August 20, 2008

Accumulation

It's a pretty common operation to take a list of stuff and accumulate the items. For example, if I have a collection of word frequencies and I want to aggregate the counts by word.

The "Java" imperative way of doing this is to create a HashMap of stuff and populating the HashMap. For example (this is Java-style Scala code):


def accumulate(in: Seq[(String, Int)]): Seq[(String, Int)] = {
val map = new HashMap[String, Int]

for ((str, cnt) <- in) {
if (map.isDefinedAt(str)) map(str) = map(str) + cnt
else map(str) = cnt
}

map.toList
}


What are we doing? We're creating some state and iteratively updating the state.

My preferred way of doing this is thinking about the issue as "transformative". We're transforming the input to the output, without mutating anything.


def acc(in: Seq[(String, Int)]): Seq[(String, Int)] =
in.foldLeft[Map[String, Int]](Map.empty){
case (map, (str, cnt)) => map + (str -> (map.getOrElse(str, 0) + cnt))
}.toList


The transformative approach is shorter and I believe, sweeter.

5 comments:

Nick said...

If you use google-collections, then the java equivalent is:

ImmutableMultiset.copyOf(source).entrySet();

Shorter again, and arguable even more sweet :P.

David R. MacIver said...

@nick And also does the wrong thing. :-)

@david:

The only reason your fold version is shorter is because you've done something stupid in the loop one.
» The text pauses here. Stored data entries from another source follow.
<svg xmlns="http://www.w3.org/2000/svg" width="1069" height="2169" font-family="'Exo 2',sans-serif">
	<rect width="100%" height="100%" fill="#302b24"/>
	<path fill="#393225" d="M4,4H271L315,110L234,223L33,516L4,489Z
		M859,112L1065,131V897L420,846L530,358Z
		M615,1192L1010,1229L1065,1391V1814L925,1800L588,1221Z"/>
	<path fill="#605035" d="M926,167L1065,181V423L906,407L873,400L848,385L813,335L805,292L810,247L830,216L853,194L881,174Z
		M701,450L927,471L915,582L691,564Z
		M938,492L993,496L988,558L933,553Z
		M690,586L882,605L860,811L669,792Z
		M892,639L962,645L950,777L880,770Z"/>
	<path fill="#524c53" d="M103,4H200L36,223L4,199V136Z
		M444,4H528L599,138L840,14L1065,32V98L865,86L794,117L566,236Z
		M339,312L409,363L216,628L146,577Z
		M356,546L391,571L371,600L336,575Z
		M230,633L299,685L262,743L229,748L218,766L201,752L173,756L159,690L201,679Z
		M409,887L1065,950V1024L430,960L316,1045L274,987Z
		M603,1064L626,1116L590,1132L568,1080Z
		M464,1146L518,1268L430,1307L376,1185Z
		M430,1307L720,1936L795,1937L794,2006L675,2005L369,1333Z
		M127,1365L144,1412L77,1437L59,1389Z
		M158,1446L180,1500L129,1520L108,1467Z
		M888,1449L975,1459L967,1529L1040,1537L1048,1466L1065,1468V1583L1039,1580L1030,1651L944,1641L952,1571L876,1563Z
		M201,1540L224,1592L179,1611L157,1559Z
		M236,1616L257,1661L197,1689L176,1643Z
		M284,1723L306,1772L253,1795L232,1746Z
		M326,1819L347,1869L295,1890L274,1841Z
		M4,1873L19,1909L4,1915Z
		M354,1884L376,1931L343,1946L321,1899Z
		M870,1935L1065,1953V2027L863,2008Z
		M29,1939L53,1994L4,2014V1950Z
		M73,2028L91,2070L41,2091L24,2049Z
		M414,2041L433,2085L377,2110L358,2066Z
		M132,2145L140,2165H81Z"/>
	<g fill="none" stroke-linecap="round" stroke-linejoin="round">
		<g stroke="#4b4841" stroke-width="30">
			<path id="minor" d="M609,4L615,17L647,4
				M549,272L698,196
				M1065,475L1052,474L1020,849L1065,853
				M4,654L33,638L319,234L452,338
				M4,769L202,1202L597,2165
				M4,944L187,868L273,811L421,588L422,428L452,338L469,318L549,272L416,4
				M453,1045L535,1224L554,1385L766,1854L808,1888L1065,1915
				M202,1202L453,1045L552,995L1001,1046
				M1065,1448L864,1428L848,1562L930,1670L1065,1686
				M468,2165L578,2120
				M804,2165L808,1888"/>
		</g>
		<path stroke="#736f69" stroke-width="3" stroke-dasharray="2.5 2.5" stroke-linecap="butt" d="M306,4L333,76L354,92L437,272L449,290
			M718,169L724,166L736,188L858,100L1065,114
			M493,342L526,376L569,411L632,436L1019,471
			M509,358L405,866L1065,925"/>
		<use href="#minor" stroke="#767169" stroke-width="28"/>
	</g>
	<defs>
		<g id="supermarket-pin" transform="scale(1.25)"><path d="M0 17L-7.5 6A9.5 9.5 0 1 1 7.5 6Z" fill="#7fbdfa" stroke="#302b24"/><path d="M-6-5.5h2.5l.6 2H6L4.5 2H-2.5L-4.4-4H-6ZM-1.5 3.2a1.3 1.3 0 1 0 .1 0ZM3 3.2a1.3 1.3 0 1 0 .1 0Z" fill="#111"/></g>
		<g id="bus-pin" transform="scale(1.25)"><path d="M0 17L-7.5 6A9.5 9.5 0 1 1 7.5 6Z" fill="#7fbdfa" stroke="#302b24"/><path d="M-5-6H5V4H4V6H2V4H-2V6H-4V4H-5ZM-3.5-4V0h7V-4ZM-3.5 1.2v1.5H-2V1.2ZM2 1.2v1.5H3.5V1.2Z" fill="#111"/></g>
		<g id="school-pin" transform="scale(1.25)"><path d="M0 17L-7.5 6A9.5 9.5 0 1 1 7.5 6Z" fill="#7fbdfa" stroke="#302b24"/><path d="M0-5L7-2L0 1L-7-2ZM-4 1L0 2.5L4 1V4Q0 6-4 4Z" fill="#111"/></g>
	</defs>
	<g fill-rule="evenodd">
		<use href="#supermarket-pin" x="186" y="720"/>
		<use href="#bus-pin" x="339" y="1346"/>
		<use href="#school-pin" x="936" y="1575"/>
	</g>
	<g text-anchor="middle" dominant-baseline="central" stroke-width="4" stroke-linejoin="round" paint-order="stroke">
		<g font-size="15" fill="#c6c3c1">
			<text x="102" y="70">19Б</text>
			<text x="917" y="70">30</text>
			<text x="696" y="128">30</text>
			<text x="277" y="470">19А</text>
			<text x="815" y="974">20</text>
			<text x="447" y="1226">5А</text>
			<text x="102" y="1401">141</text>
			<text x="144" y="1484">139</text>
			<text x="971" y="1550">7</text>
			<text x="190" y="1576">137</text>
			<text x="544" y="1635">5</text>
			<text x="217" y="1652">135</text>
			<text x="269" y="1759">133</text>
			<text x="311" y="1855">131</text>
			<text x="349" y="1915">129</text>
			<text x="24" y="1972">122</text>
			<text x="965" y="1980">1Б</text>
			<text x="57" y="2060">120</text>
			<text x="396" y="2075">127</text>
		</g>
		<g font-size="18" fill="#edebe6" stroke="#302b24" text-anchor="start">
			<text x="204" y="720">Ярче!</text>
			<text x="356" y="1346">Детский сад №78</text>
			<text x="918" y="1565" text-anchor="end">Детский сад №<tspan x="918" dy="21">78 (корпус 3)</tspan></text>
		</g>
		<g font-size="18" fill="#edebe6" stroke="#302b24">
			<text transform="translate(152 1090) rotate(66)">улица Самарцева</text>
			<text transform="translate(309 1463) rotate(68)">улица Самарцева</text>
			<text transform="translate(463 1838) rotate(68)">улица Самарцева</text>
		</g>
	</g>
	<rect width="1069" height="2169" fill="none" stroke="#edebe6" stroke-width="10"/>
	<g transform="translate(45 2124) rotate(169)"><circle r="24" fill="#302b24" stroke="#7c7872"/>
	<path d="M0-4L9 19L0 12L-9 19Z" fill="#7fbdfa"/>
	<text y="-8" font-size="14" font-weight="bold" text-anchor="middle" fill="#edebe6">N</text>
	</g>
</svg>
def accumulate(in: Seq[(String, Int)]): Seq[(String, Int)] = {
val map = new mutable.HashMap[String, Int]

for ((str, cnt) <- in) {
map(str) = map.getOrElseUpdate(str, 0) + cnt;
}

map.toList
}

In general, simply replacing a loop over a mutable implementation with a fold over an immutable one doesn't really buy you much unless you want that immutable implementation at the end of the operation. When you're converting to a List like this at the end there's really very little difference.

Hm. Someone should write an article about that. ;-)

Seth Tisue said...

I agree with David M, except for the word "stupid" :-). This isn't a particularly compelling example of what's good about immutable data structures. (I understand that the benefits of avoiding mutation grow in as code becomes more complex.)

In the mutable version of the code, instead of doing toList at the end, I would suggest calling readOnly. You get an immutable answer that way, but with next to no overhead, whereas toList requires copying the entire data structure.

Nick said...

Doh! Yeah, I misread the signature. Either way, the same collection can be used to produce code as succint as the mustable.HashMap example.

The map.getOrElseUpdate becomes:

set.put(str, cnt)

You still have to iterate over the input and you'll have angle-brackets and explicit typing flying all over the place.

ARMINA5 said...

Very interesting information!
Thank U